'When you do something like this there's always a risk'

'When you do something like this there's always a risk'
YAKIMA, Wash. -- Yakima County is moving closer to a plan that would let low-risk inmates out of jail. The law and justice system is under pressure to close a multi-million dollar shortfall; this latest plan would create a new system for who gets booked into the jail and who would be tracked electronically at home.

Yakima County's walking a tight rope to balance saving money with public safety.

KIMA asked, "Is there a risk that some of these people could fall through the cracks?"

"Oh, when you do something like this, there's always a risk," said Yakima County Court Administrator Harold Delia. "And, that's why we would want to make sure the pretrial unit has good, strong people in it."

A plan from the county court system would hire a four-member team to help decide who gets out of jail in favor of electronic monitoring.

The initial estimated cost is $250,000 to Yakima County that would come out of reserves.

KIMA went down to the county jail to see the electronic bracelets in action.

Action News asked, "Does someone monitor these all the time?"

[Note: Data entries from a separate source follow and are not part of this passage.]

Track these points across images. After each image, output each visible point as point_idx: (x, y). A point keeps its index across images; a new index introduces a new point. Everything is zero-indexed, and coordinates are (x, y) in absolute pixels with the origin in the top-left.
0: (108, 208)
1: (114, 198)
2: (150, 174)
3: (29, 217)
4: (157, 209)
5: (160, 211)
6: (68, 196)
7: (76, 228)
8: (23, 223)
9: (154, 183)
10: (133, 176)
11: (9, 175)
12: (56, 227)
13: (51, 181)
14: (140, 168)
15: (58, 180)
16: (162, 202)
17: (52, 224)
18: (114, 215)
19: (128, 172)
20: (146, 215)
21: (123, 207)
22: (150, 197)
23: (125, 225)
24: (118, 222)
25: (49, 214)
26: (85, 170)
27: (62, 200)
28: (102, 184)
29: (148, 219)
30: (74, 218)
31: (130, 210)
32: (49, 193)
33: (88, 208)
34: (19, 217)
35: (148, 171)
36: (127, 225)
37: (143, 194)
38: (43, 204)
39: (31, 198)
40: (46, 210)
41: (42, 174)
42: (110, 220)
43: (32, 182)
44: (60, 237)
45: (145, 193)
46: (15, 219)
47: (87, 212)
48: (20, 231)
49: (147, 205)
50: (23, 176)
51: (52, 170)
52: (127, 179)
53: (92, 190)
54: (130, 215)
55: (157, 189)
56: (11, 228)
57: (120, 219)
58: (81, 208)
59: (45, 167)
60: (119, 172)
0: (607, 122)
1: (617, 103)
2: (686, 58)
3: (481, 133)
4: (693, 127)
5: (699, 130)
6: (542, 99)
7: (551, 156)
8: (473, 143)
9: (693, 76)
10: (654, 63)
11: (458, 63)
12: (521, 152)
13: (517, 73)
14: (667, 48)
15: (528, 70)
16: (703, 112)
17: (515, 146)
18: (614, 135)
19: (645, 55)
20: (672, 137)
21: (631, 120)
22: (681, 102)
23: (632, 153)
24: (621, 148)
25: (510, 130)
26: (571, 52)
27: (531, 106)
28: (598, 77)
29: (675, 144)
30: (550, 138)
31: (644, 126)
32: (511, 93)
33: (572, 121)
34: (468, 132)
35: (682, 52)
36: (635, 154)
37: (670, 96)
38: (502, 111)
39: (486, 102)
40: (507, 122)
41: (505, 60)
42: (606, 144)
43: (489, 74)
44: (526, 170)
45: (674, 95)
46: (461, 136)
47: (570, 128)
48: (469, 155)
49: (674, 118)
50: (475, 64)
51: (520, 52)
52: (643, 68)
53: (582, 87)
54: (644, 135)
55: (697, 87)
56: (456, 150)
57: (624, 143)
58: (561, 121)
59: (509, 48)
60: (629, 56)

"The system in the compute monitors it, 24/7, 365," said the Department of Corrections.

According to the Department of Corrections, It would cost $650 a day to putting an ankle bracelet on 50 inmates.

You couldn't even pay to hold 10 inmates one night for the same money.

"We're still wanting to ensure ourselves that we're not putting our community at risk," said Yakima County Commissioner Mike Leita.

All of this is a push to cut costs at the jail and throughout the criminal justice system.

KIMA learned there's already been an effort to move cases through the system faster with more plea bargains and home monitoring.

That's helped dropped the jail population by more than 50 inmates to now less than 400.

The Law and Justice committee assigned subcommittees Thursday to work on finalizing proposals that include new standards to determine who is booked into the jail. Those ideas will go to Yakima county commissioners for approval.